Chicken and Rigatoni with Spicy Marinara and Mozzarella

Perky rigatoni, tossed with spicy marinara, studded with chicken, and topped with chunks of fresh mozzarella and grated parmesan. This "pantry-raid" meal is ridiculously easy; and you need just two pans and about 30 minutes. Your palate is about to be blown away.

I'm serious - this is a show-stopping, intensely flavorful meal. And it's the ultimate "raid-the-spice-rack" recipe. No chopping onions or garlic. No shredding cheese. Just cook the pasta in one pan and make the chicken and sauce in the other. Then... combine the two, bake for 5 and HELLO! Your new favorite dinner just dropped. Like a boss.
And you can serve everything right-from-the-skillet. My favorite kinda meal!

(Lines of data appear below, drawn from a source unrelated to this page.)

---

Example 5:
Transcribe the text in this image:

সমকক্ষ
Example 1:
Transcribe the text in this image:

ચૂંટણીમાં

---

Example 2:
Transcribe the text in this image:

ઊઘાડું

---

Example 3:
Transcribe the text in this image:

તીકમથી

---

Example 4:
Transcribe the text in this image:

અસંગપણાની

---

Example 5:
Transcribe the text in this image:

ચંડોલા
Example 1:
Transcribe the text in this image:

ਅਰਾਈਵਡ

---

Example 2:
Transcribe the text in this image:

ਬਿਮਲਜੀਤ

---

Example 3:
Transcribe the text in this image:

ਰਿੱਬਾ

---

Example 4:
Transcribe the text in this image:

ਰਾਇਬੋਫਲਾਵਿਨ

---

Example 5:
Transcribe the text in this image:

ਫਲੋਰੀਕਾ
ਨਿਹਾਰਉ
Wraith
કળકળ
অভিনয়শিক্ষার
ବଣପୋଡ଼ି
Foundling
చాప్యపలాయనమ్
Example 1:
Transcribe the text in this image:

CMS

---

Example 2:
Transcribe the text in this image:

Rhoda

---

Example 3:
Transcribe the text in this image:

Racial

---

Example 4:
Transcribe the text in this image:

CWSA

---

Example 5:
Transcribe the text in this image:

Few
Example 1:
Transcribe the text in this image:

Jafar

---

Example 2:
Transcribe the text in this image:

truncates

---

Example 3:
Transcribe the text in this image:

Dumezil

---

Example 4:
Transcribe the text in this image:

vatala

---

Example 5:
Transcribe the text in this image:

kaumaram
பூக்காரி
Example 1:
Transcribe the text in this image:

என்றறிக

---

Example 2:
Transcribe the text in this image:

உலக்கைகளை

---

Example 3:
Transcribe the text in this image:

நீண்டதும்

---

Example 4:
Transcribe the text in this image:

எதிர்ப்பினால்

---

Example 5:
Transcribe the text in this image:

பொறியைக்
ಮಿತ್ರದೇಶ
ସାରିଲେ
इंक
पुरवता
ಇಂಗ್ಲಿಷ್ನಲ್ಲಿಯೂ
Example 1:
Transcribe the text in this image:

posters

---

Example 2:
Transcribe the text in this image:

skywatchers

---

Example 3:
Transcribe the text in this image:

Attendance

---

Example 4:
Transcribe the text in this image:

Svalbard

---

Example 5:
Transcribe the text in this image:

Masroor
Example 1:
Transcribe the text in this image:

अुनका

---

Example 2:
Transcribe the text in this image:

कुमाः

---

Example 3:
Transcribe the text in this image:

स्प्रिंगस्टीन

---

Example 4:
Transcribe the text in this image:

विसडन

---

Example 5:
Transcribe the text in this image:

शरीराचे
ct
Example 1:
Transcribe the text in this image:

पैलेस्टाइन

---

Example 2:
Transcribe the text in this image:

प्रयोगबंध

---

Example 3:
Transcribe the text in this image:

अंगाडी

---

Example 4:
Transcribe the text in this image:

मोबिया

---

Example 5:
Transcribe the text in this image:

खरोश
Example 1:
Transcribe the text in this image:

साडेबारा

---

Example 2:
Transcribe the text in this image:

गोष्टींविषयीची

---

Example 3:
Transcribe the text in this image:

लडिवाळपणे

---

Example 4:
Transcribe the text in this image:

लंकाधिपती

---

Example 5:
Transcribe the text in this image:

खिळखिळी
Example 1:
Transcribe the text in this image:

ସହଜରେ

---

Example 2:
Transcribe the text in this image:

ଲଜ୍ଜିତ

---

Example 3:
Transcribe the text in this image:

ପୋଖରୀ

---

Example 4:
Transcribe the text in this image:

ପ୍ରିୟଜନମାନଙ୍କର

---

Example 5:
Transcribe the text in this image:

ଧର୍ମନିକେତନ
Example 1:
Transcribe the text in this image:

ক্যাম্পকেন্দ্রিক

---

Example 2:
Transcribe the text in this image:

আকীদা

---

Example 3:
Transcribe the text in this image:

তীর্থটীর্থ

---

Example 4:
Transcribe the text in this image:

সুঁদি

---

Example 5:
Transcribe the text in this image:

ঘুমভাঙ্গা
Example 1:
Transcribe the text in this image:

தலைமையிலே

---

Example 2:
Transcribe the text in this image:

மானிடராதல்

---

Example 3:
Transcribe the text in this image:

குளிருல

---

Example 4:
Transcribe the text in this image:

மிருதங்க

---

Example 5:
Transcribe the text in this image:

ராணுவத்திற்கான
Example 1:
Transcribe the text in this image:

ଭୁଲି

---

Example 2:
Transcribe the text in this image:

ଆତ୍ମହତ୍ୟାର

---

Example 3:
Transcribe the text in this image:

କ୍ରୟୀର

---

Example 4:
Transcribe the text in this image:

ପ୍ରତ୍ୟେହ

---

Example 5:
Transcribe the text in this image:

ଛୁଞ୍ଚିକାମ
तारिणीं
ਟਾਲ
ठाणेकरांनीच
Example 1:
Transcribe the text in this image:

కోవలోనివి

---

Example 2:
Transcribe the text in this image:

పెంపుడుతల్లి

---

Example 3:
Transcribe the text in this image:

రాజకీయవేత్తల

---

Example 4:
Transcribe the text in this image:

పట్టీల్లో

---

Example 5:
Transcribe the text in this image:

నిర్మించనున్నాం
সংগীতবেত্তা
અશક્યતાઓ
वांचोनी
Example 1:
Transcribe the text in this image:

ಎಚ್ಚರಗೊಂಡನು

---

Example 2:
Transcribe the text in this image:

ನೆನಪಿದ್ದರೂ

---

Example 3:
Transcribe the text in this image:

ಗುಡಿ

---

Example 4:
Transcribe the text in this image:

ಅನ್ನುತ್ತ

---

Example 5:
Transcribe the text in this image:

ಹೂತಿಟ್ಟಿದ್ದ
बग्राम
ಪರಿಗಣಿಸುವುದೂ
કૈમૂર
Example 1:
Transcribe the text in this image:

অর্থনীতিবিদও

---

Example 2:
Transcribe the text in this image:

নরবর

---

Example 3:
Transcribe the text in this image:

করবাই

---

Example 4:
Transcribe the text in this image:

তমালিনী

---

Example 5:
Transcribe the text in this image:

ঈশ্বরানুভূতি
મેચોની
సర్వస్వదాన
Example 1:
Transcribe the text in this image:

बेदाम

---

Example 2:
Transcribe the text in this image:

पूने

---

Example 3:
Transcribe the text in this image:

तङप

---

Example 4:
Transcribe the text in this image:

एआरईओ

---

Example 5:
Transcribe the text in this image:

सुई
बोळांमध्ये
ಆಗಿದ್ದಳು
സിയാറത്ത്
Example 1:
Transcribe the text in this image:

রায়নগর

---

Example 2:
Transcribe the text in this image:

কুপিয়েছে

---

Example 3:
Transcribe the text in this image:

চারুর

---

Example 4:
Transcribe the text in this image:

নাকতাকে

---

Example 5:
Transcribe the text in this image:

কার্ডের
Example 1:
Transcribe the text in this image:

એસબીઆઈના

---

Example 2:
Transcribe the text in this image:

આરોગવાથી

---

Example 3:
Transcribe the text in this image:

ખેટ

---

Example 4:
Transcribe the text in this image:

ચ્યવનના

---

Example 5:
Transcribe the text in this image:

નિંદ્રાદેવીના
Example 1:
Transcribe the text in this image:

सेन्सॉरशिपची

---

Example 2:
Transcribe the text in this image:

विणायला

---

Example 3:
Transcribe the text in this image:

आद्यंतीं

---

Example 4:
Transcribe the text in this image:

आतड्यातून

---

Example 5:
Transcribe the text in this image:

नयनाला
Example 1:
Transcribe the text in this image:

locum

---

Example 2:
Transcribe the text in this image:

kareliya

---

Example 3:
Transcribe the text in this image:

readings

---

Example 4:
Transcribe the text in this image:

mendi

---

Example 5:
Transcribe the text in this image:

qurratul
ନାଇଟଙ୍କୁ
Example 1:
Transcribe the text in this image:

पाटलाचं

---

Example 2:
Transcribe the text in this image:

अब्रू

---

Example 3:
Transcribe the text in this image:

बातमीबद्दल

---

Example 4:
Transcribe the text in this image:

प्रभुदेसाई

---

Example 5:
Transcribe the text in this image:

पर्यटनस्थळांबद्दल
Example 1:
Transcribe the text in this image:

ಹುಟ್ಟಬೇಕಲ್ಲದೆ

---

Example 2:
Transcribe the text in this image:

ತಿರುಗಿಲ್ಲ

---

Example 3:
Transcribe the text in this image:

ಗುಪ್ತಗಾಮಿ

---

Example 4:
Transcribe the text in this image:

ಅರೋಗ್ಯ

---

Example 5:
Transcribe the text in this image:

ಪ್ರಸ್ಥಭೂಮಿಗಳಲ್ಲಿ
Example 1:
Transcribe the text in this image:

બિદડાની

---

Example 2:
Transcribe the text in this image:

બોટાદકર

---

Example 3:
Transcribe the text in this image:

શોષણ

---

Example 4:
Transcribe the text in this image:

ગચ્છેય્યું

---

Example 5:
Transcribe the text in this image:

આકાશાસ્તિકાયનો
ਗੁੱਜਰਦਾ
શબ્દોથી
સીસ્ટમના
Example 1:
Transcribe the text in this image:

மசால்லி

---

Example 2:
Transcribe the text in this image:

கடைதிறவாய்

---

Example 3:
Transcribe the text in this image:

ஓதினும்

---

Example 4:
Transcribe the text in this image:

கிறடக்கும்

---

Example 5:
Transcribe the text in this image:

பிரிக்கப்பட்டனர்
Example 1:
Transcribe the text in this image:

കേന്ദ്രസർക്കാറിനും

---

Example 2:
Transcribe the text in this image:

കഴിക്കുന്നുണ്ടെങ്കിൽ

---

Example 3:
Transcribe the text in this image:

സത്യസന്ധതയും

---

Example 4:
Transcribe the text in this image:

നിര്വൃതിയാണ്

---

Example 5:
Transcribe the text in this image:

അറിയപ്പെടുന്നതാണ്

Chicken and Rigatoni with Spicy Marinara and Mozzarella
Note: If you don't have an oven-proof skillet, transfer the chicken and sauce to a casserole dish before topping with the cheese and baking. 

1 pound rigatoni pasta
1 tablespoon olive oil
1 pound boneless skinless chicken breasts, cut into bite-size pieces
Salt and freshly ground black pepper
2 cups tomato sauce, from a carton or can
1 teaspoon dried basil
1 teaspoon dried oregano
1 teaspoon crushed red pepper flakes, plus more for serving
1/2 teaspoon onion powder
1/2 teaspoon granulated garlic or garlic powder
4 ounces fresh mozzarella, cut into 2-inch pieces
Grated parmesan cheese for serving
Fresh parsley or basil leaves for serving, optional

Preheat the oven to 350 degrees.
Cook the rigatoni according to the package directions. Drain and cover with foil to keep warm.
Meanwhile, heat the oil in a large, oven-proof skillet over medium-high heat. Add the chicken and cook until browned on all sides, stirring frequently. Season the chicken with salt and pepper. Add the tomato sauce, basil, oregano, red pepper flakes, onion, and garlic and bring to a simmer. Reduce the heat to low, partially cover and simmer for 5 to 10 minutes (you can't go wrong here; 5 is enough, 10 isn't too much, especially if you need to wait for the pasta to finish).
Fold in the rigatoni. Remove the pan from the heat and top the chicken and pasta with the mozzarella. Cover with foil and bake for 5 minutes. Uncover and bake for 3 to 5 more minutes, until the cheese melts.
Top with parmesan cheese, more red pepper flakes and parsley/basil (if using).